While the NSSF’s tax status allows it to keep its donor list private, it’s clear from financial disclosures and reporting that the group gets the bulk of its financial support from the firearms industry. Unlike the NRA, most of its money doesn’t come from donations and dues; it comes from an annual trade event, called the SHOT Show.

SHOT is the largest firearms trade show in the world. According to ProPublica data, the event has accounted for at least 75 percent of NSSF revenue each year between 2008 and 2019, when it comprised 82 percent of its revenue.

The NSSF says this year’s event drew 43,000 registered guests to Las Vegas, to browse the wares of 2,400 companies. While that may sound like a lot of people, it actually represented a 22 percent drop over the 2020 convention, which took place before the COVID pandemic hit the United States.

The SHOT show is so critical, in fact, that after COVID forced the NSSF to cancel and go virtual in 2021, the group reportedly laid off 20 percent of its employees. Gunmakers chipped in to offset some of the losses, with Mossberg, Smith & Wesson, Sig Sauer, and Benelli alone giving a combined $1.25 million.

Firearms companies also poured money into the NSSF’s #GUNVOTE campaign ahead of the 2020 election. The organization celebrated about $2 million of those gifts in various press releases.

“This election cycle marks a crossroads in the future of the firearms industry and of our very freedom to bear arms,” said Mark Smith, president and CEO of Smith & Wesson, which contributed $500,000 to the voter outreach and registration program.

But the NSSF has also benefited from taxpayer dollars, collecting more than $90 million in government grants and contracts in the past two decades, according to Giffords’ data.

A sizable chunk of grant money came from Veterans Affairs, related to the “Project ChildSafe” program, which provides free gun locks across the country.

The NSSF points to Project Childsafe as proof that “education has always been the fundamental focus of the NSSF throughout its history.”

According to the group, Project Childsafe has handed out 40 million free gun locks over the last two decades. But the firearms industry didn’t pay for it. At least 36.5 million of the 40 million locks it distributed were federally subsidized, according to Giffords.

The NSSF severed the project into a separate 501(c)(3) group in 2014, which has since struggled, pulling in less than $700,000 total over the last six years while spending less than $200,000 on the program itself, according to Giffords.

At the end of the day, said Busse, the former gun executive, the money is a sideshow that distracts from a much deeper well of influence.

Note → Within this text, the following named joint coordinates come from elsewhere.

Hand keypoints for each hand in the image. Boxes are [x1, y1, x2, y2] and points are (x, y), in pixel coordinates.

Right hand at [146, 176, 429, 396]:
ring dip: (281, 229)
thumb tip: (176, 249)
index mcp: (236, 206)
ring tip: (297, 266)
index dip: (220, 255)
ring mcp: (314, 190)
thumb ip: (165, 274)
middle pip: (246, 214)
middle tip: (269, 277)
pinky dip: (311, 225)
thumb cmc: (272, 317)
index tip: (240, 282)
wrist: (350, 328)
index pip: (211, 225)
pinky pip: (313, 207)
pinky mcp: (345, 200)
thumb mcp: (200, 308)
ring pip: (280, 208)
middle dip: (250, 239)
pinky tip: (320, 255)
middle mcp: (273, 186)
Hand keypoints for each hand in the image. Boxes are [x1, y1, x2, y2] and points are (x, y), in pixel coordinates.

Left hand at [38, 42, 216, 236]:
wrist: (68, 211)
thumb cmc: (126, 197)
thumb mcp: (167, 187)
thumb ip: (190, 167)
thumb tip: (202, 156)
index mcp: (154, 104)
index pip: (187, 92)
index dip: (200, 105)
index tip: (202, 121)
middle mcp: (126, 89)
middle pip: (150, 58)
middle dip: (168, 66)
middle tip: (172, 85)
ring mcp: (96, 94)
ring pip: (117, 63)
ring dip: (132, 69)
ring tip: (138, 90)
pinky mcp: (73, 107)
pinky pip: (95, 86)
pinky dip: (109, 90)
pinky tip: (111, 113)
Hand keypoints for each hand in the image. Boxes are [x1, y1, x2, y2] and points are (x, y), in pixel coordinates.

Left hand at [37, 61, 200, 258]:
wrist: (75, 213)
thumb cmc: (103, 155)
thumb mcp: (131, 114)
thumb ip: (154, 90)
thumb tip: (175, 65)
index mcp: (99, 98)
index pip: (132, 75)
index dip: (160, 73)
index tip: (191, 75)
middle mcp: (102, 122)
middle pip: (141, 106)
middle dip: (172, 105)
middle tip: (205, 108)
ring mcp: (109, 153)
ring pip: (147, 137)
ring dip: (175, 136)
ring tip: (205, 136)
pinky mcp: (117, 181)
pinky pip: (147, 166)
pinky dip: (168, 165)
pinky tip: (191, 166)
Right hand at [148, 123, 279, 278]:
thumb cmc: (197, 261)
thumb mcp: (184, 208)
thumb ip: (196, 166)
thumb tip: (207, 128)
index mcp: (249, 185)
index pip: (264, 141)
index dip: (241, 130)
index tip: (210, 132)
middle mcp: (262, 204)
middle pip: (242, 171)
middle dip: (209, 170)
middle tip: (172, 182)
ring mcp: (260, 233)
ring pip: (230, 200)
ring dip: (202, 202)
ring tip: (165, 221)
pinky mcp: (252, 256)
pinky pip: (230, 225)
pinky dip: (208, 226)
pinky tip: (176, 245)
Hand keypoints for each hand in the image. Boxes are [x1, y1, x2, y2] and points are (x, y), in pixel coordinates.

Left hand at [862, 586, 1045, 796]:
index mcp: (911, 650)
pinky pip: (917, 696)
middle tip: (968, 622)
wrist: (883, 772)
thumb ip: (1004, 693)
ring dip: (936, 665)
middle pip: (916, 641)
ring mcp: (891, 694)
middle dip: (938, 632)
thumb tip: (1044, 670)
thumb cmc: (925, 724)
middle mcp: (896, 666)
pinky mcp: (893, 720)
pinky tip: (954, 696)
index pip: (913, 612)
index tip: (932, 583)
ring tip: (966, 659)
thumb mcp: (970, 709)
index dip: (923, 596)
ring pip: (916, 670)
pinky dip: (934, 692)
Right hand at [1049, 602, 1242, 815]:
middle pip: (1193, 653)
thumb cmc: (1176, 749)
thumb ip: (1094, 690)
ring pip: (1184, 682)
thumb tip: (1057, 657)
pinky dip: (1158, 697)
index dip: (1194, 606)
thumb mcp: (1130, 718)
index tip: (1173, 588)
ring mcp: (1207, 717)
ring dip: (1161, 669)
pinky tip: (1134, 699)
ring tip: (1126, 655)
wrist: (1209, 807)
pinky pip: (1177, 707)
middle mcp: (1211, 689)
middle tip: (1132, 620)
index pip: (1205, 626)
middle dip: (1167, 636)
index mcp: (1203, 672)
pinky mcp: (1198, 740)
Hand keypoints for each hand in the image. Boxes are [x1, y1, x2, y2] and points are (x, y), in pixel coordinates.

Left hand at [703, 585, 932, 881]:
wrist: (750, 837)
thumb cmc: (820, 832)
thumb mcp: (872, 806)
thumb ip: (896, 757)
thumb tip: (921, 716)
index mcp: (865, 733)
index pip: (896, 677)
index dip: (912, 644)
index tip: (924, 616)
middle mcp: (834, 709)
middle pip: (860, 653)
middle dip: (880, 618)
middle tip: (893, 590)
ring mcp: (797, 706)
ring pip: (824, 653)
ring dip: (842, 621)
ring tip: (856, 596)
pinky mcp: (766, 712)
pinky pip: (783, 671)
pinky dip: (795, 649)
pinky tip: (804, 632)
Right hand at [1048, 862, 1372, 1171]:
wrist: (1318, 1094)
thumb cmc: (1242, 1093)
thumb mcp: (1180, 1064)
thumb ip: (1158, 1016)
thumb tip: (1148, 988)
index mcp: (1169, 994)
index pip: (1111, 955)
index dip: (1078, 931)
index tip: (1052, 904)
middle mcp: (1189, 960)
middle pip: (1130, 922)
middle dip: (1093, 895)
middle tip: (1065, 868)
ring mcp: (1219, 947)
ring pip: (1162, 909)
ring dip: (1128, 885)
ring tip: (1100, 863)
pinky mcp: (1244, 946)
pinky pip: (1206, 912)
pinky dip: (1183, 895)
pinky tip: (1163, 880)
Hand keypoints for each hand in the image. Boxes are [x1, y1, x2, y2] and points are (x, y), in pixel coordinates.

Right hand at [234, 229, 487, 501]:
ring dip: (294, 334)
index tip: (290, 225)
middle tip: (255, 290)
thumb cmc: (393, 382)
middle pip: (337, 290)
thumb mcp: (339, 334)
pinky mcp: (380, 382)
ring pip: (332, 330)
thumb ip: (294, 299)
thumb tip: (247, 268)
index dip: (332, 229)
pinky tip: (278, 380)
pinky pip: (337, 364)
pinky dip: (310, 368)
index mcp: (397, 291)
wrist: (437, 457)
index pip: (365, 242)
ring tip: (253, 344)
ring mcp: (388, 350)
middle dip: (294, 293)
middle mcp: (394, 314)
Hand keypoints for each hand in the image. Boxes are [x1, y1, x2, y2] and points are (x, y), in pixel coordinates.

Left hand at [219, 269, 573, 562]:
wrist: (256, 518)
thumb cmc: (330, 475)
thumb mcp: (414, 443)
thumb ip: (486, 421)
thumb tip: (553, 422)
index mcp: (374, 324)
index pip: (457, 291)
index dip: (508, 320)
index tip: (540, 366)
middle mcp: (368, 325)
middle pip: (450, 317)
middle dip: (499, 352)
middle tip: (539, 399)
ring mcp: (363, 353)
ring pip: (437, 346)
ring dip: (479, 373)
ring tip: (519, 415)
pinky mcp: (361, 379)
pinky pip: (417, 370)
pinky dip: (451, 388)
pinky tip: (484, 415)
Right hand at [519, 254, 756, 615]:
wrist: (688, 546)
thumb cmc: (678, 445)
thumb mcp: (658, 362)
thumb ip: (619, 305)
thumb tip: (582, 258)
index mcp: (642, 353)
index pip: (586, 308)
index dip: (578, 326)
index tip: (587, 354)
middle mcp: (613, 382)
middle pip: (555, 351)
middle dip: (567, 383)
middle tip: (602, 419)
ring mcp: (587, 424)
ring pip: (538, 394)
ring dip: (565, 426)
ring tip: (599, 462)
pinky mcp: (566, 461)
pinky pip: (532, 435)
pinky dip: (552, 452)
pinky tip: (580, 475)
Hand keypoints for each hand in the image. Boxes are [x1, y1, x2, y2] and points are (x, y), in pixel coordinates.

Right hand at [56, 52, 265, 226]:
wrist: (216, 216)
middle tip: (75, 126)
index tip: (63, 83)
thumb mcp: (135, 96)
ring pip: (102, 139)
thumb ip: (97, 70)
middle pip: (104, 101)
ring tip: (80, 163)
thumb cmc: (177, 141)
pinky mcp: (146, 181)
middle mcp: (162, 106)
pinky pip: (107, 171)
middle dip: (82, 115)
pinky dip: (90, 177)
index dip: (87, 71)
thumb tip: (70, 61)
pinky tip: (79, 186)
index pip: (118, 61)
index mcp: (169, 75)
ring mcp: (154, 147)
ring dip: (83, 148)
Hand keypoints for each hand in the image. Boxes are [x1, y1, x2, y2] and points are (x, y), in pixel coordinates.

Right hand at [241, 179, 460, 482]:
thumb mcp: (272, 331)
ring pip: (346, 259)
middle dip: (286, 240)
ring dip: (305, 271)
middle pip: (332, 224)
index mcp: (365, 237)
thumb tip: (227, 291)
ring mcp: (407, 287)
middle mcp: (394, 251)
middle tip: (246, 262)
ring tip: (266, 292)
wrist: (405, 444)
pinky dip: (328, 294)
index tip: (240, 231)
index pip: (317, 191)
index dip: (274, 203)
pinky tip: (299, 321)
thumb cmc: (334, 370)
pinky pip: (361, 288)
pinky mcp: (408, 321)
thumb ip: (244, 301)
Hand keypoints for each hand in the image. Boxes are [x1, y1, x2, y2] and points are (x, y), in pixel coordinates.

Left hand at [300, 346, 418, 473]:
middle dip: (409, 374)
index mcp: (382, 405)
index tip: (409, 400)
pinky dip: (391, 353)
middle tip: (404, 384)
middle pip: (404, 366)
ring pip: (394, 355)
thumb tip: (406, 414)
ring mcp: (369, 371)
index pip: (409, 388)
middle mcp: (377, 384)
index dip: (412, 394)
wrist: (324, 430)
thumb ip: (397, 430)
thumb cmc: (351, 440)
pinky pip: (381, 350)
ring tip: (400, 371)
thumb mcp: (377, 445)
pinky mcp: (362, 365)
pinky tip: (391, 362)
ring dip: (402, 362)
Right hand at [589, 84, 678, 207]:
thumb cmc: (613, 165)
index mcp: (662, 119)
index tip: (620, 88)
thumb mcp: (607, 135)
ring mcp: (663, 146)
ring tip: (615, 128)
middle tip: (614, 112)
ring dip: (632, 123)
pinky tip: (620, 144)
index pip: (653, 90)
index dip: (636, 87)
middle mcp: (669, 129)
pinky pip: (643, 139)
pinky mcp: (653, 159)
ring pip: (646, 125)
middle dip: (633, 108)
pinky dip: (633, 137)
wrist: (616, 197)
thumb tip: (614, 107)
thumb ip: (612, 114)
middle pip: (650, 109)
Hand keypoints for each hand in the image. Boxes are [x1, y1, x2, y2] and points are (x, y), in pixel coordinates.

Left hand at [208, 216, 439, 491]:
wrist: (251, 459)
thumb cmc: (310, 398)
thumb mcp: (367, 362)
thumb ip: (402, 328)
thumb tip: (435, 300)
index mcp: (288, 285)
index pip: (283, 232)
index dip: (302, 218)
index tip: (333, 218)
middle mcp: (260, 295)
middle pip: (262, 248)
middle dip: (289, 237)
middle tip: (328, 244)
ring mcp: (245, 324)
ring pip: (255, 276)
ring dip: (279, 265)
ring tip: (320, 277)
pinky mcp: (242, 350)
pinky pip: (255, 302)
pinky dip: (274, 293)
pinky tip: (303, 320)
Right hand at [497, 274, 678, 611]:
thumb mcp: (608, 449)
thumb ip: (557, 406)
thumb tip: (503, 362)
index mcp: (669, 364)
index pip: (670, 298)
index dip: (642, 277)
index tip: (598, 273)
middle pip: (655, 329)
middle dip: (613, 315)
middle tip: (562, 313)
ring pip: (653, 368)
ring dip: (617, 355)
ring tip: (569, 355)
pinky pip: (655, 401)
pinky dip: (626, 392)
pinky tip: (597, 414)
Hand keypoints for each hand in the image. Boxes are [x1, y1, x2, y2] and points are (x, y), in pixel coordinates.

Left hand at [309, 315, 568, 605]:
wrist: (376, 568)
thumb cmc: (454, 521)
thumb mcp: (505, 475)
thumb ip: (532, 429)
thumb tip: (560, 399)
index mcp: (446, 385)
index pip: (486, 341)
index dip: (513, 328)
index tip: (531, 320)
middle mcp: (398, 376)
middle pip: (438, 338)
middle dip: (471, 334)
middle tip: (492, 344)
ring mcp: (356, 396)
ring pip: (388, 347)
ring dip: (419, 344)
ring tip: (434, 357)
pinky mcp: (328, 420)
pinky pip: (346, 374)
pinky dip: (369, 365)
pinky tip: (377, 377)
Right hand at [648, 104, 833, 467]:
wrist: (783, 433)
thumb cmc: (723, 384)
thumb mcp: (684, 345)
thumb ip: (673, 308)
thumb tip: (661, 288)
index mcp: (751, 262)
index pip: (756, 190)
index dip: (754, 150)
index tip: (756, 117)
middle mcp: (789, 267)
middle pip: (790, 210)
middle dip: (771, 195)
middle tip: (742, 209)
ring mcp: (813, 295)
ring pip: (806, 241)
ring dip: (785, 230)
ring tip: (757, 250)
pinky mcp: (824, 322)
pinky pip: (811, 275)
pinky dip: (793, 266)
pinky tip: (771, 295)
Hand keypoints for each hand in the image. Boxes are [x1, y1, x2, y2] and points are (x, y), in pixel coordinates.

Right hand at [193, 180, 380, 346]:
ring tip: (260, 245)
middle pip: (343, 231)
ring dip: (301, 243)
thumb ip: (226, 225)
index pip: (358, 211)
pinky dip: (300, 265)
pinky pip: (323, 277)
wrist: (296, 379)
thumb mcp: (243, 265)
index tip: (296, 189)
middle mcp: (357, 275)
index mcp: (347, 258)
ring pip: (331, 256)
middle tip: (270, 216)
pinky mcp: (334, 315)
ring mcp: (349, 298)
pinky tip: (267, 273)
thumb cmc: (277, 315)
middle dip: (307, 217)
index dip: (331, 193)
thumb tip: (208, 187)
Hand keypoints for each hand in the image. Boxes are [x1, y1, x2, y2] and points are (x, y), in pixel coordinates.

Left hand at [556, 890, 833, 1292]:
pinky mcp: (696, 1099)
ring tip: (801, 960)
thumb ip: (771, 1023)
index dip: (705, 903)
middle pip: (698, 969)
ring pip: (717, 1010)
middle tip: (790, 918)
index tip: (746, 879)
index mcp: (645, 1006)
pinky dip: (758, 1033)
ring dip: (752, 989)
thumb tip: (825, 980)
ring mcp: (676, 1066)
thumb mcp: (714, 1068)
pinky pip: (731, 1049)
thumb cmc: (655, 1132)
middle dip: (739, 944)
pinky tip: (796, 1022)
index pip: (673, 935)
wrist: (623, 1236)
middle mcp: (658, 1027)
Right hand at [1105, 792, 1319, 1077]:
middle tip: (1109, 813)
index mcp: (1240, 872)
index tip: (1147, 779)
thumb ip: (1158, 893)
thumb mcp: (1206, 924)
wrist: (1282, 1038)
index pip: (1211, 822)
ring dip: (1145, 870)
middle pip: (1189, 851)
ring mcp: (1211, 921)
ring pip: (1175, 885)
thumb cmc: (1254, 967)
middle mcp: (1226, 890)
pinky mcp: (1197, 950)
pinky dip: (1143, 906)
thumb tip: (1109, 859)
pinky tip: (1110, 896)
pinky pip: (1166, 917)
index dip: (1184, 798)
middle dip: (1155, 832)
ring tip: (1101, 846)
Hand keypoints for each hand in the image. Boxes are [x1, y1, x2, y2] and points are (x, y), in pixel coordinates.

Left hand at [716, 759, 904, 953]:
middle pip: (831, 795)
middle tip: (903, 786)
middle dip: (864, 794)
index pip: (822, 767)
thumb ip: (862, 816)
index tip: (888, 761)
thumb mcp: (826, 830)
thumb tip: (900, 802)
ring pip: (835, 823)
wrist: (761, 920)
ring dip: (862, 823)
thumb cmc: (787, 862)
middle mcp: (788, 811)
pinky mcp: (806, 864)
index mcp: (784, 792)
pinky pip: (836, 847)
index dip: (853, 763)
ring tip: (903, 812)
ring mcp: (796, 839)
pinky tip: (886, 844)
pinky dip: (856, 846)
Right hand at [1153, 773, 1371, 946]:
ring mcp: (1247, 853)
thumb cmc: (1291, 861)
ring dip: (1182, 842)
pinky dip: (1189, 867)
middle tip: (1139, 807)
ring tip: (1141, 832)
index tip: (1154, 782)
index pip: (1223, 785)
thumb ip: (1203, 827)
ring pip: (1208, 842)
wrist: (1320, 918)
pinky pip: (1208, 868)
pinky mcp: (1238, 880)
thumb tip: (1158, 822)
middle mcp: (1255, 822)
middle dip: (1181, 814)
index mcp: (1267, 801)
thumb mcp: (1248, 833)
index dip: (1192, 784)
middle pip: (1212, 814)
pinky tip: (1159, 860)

“Money is small-town. Money is nothing,” he said. “They give something far more valuable than money. It’s the radicalized base of supporters.”

That base includes anti-government militia groups.

“The Proud Boys, Oath Keepers, and boogaloos are all radicalized by guns,” Busse said. He noted that two firearms executives—Christopher Killoy of Ruger and Mark Daniel—testified at last week’s hearing, but “neither would disavow the worst advertising.”

“Gun companies are openly marketing to the boogaloo bois, but these guys wouldn’t even disavow the boogaloo bois rifle when they were asked,” Busse said. “‘We haven’t seen that,’ they’d say, and, ‘It’s not our responsibility.’ They will never, ever criticize the far right.”

In Busse’s view, violent extremism is another useful item in the lobbying toolkit.

“There’s a really effective intimidation strategy going on now, which again you also see in Trumpism,” he said.

Busse pointed out that many politicians feared for their physical safety after their Jan. 6 votes—Democrats, but also Republicans who crossed the MAGA wing of the party.

“In this case, you’ve got nuts walking around town with guns literally strapped to their chest,” he said. “There’s an implicit threat in the very idea of what these groups represent. Nobody says that.”